Herb Gardens for Today

A beautiful, scented cloister garden
at Château de Vandrimare in France.

When planning a herb garden today there is a vast choice of styles and influences to choose from. As herbs and plants cover such a wide range, they are often grown throughout the garden in ornamental beds and borders or among vegetable plots. But a designated herb garden with a range of medicinal, culinary and aromatic plants and its own boundaries always makes a rewarding feature. In a very small garden, of course, it may well be designed to take up the whole area.

Historical precedents provide much inspiration for a herb garden in the formal style, with rectangular beds, straight paths and edgings of clipped box. It could be based on the medieval garden, with narrow, raised beds filled with a single species, divided by wide alleys. Or you could draw inspiration from the romantic enclave of a castle garden; or a cloister or paradise garden. And, the striking pattern of a knot garden or parterre is always effective.

Informal designs based on curves and irregular shapes give scope for imaginative planting schemes with a bold use of colour and texture; and the cottage-garden style, with its profusion of plants crammed into a small space, is another option.

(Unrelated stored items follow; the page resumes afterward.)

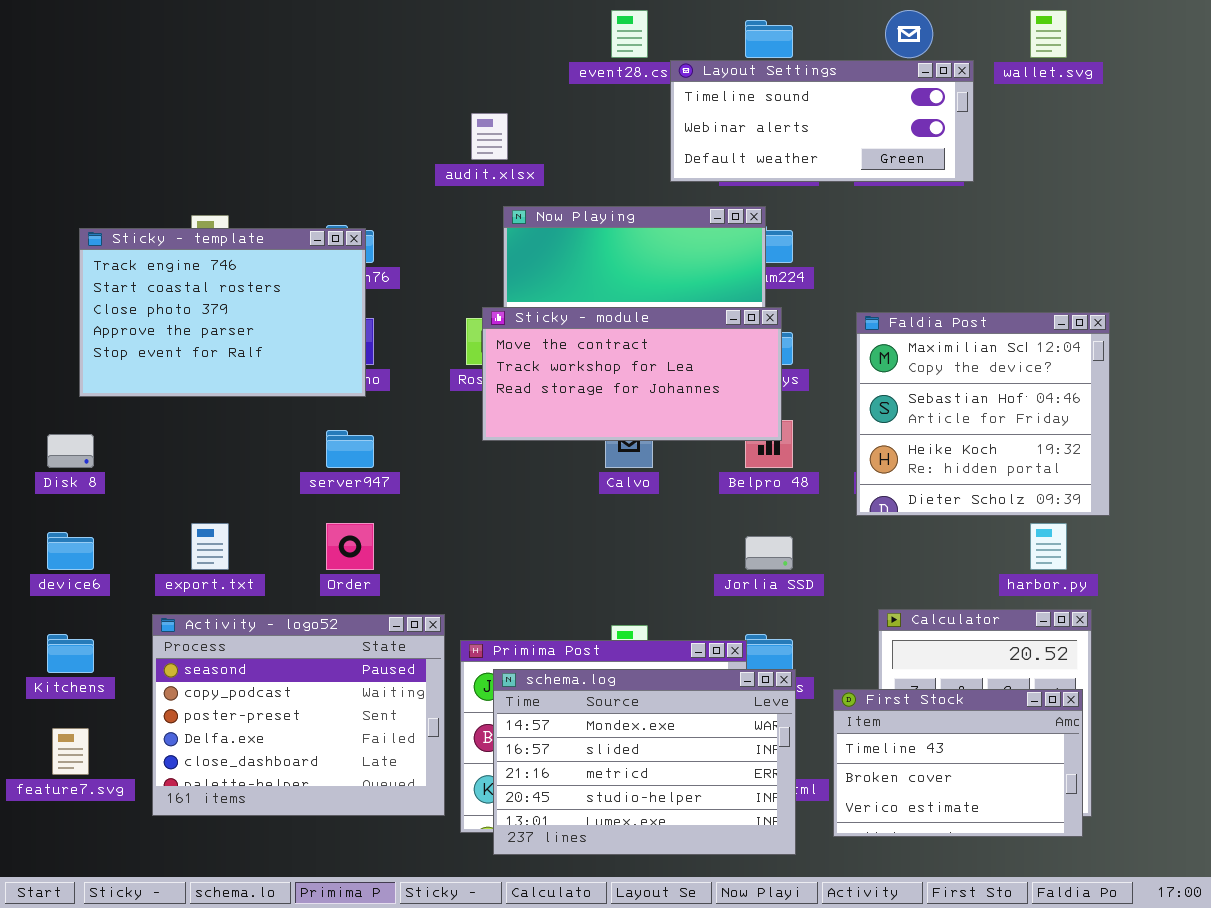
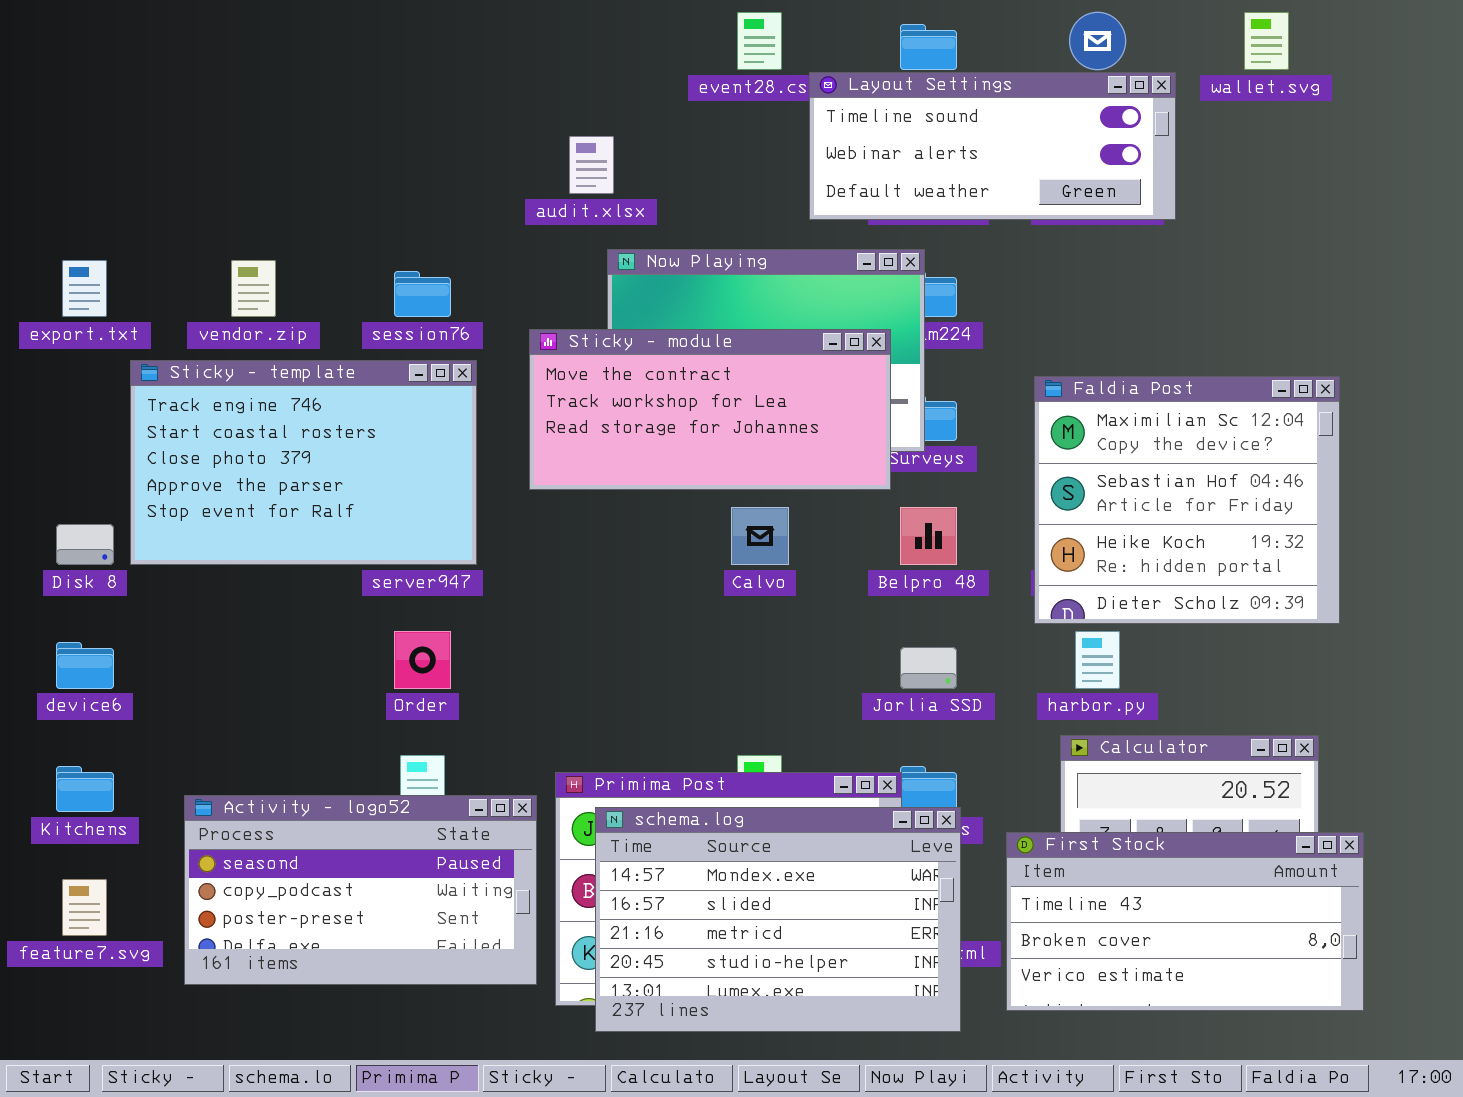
Sticky - template: [79,228,366,397] -> [130,360,477,565], moved
Sticky - module: [482,307,782,441] -> [529,329,891,490], moved
export.txt: [191,523,229,570] -> [62,260,107,317], moved
harbor.py: [1030,523,1067,570] -> [1075,631,1120,689], moved
Activity - logo52: [152,614,445,816] -> [184,795,537,985], resized
First Stock: [833,689,1083,837] -> [1006,832,1364,1011], resized

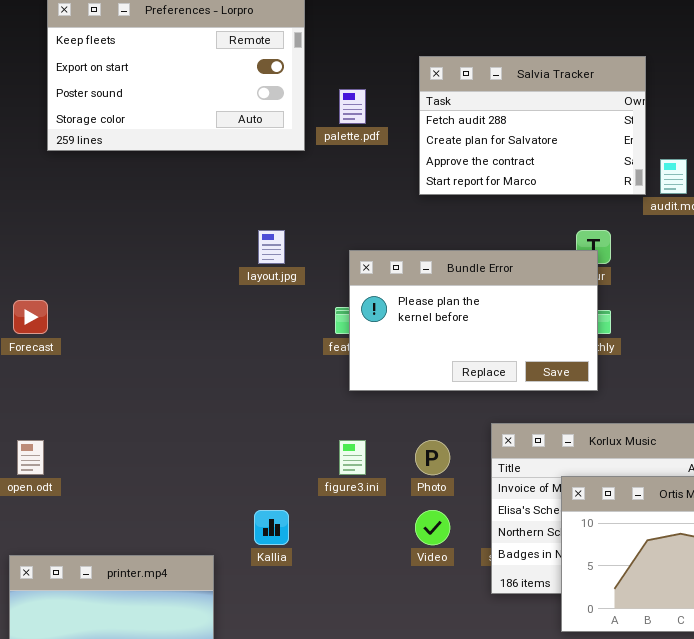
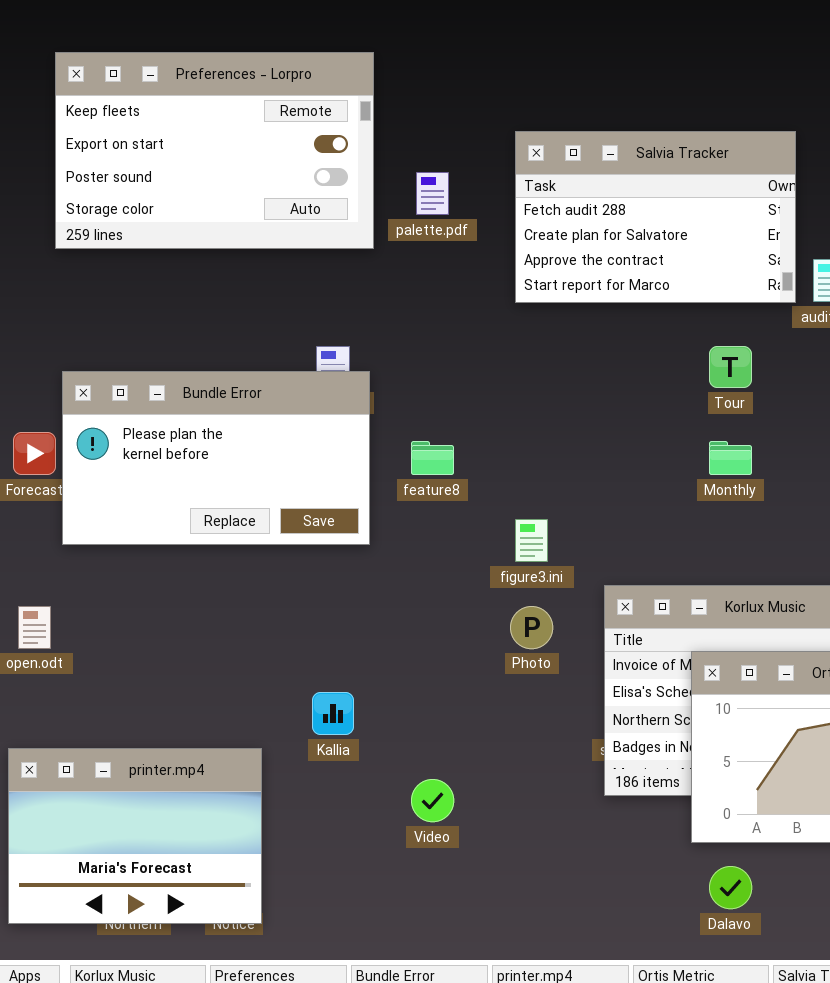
Bundle Error: [349,250,598,391] -> [62,371,370,545], moved
figure3.ini: [339,440,366,475] -> [515,519,548,562], moved
Video: [415,510,450,545] -> [411,779,454,822], moved

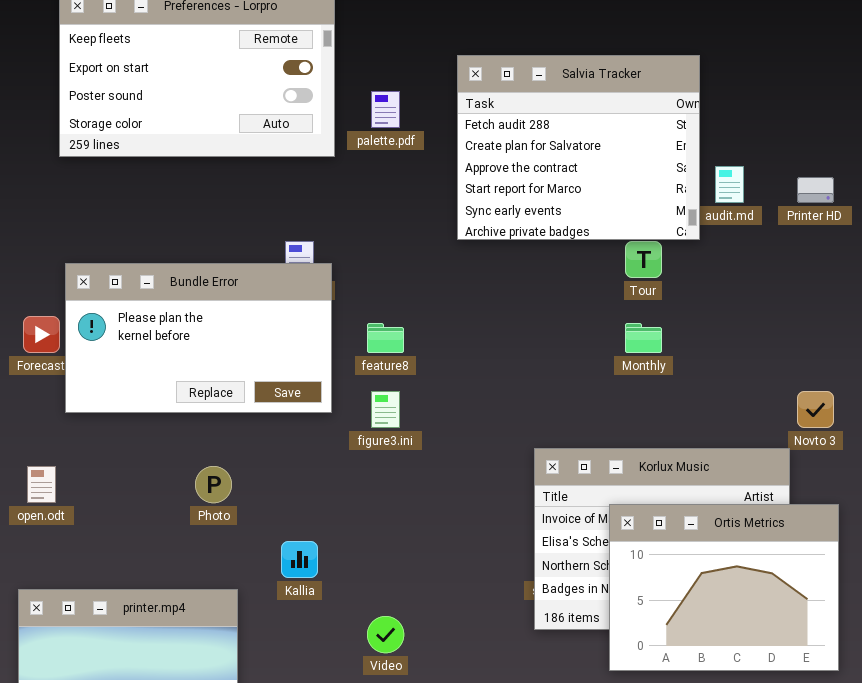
Salvia Tracker: [515,131,796,303] -> [457,55,700,240], resized
figure3.ini: [515,519,548,562] -> [371,391,400,428], moved
Photo: [510,606,553,649] -> [195,466,232,503], moved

In any scheme a place to sit, either a simple bench or intricate covered arbour, is a must. A sundial or urn as a centrepiece provides a good focal point.

Whatever the style, some kind of enclosure adds an extra dimension, setting the herb garden apart. It could be a low fence or herbal hedge or, for a larger area, high trelliswork or a wall may be more appropriate. Herbs may be practical plants, for particular purposes, but they also add a little mystery and magic to the world and deserve a special place of their own.